Friday, April 15, 2005

A Mesma Hora

À mesma hora, o mesmo rosto caído, aquele olhar que um dia quiseste eterno. O mesmo movimento de um jovial cansado, a mesma alma cordial com assentir submisso. O mesmo dia todos os dias. Todos os dias o mesmo dia à mesma hora.
À mesma hora em ti o mesmo suplício, a mesma subida, as árvores incorporando a mesma velhice, o verde resplandecente da erva daninha afirmando que tudo, tudo sem excepção, se transforma. À mesma hora os mesmos animais seguindo as mesmas rotinas de sobrevivência. Os mesmo pássaros ou os mesmos filhos de pássaro servindo-se dos mesmos ninhos, as mesmas ovelhas entretendo-se a devorar a fome, as mesmas lagartixas absorvendo o mesmo sol, os mesmos cães vadiando comida, os mesmos homens e mulheres caminhando a morte.

> CONJUNTO DE REGISTROS
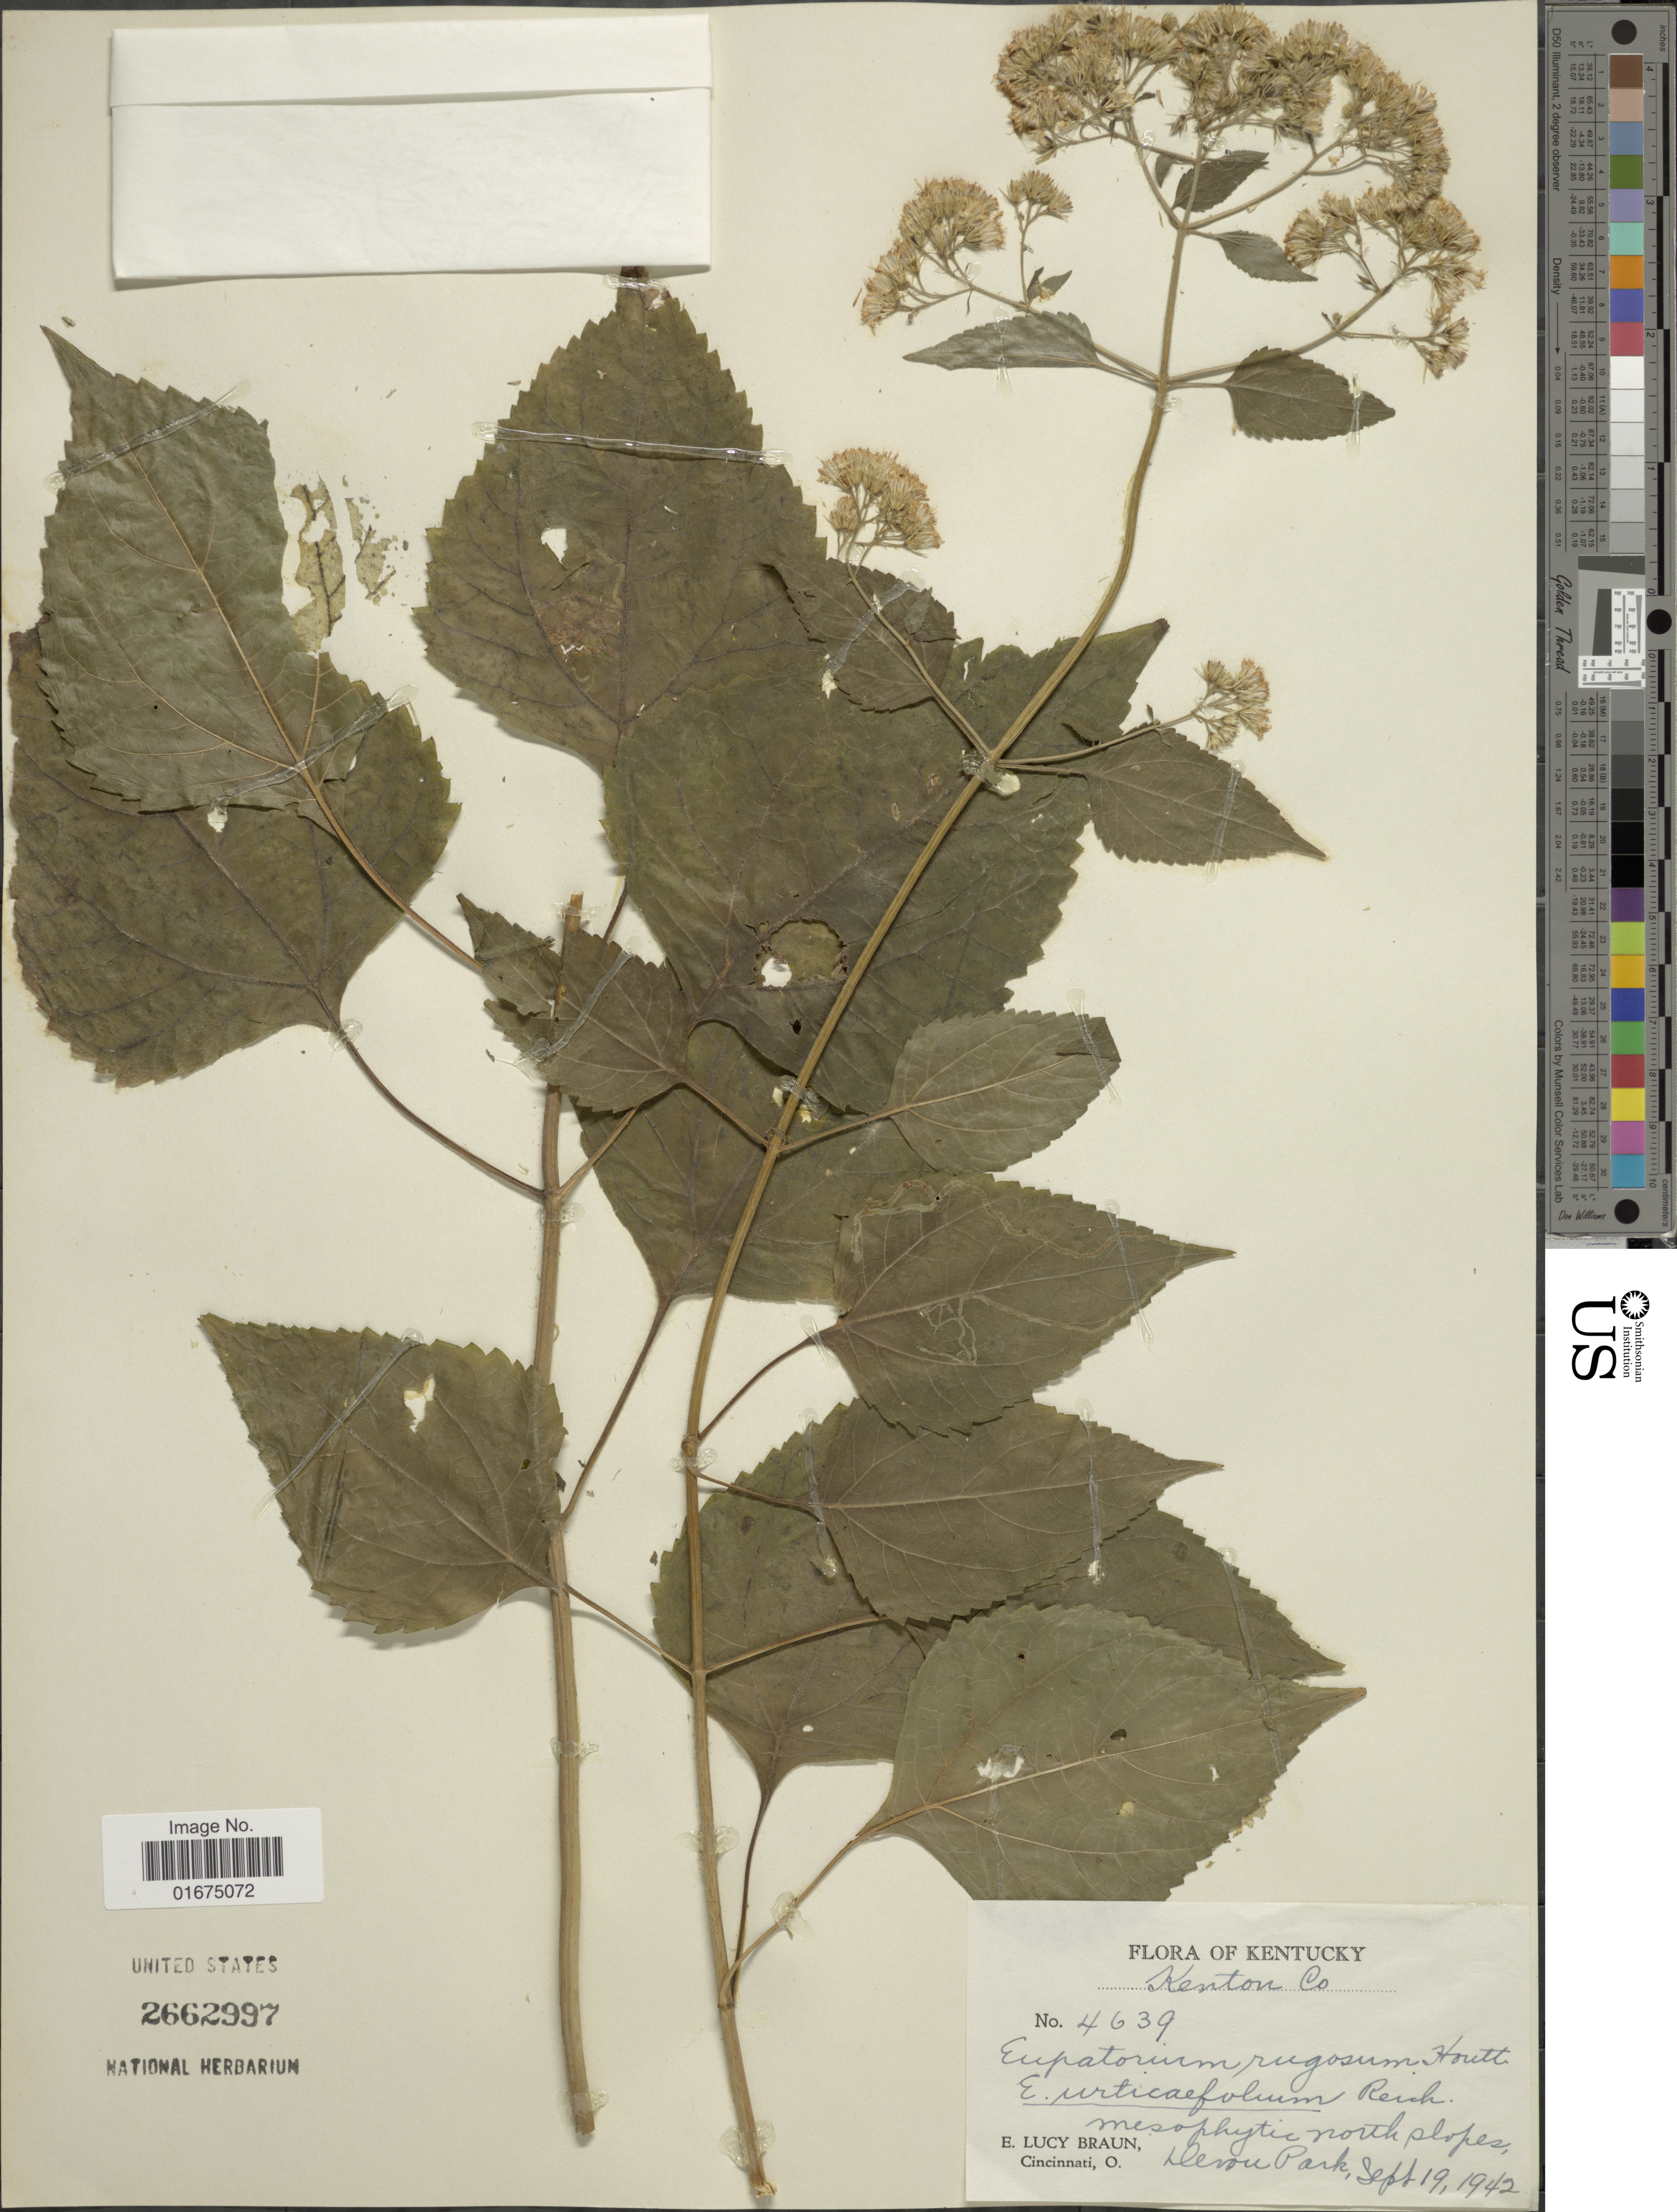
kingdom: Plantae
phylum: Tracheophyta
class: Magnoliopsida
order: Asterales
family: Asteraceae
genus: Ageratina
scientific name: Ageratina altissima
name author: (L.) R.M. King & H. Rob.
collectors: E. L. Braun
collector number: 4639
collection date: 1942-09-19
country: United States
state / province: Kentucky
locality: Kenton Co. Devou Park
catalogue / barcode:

> TAREFAS PROPOSTAS
- 1) Devolva a página inteira, sem mudar nada.
- 2) Atualize os registros da linha que contém "genus: Ageratina" até o fim, inclusive, trocando "locality" por "location" e deixando o resto igual. Apresente apenas essas linhas.
A página e os registros não têm relação entre si.

> SOLUÇÕES DAS TAREFAS
- 1)
Friday, April 15, 2005

A Mesma Hora

À mesma hora, o mesmo rosto caído, aquele olhar que um dia quiseste eterno. O mesmo movimento de um jovial cansado, a mesma alma cordial com assentir submisso. O mesmo dia todos os dias. Todos os dias o mesmo dia à mesma hora.
À mesma hora em ti o mesmo suplício, a mesma subida, as árvores incorporando a mesma velhice, o verde resplandecente da erva daninha afirmando que tudo, tudo sem excepção, se transforma. À mesma hora os mesmos animais seguindo as mesmas rotinas de sobrevivência. Os mesmo pássaros ou os mesmos filhos de pássaro servindo-se dos mesmos ninhos, as mesmas ovelhas entretendo-se a devorar a fome, as mesmas lagartixas absorvendo o mesmo sol, os mesmos cães vadiando comida, os mesmos homens e mulheres caminhando a morte.

- 2)
genus: Ageratina
scientific name: Ageratina altissima
name author: (L.) R.M. King & H. Rob.
collectors: E. L. Braun
collector number: 4639
collection date: 1942-09-19
country: United States
state / province: Kentucky
location: Kenton Co. Devou Park
catalogue / barcode:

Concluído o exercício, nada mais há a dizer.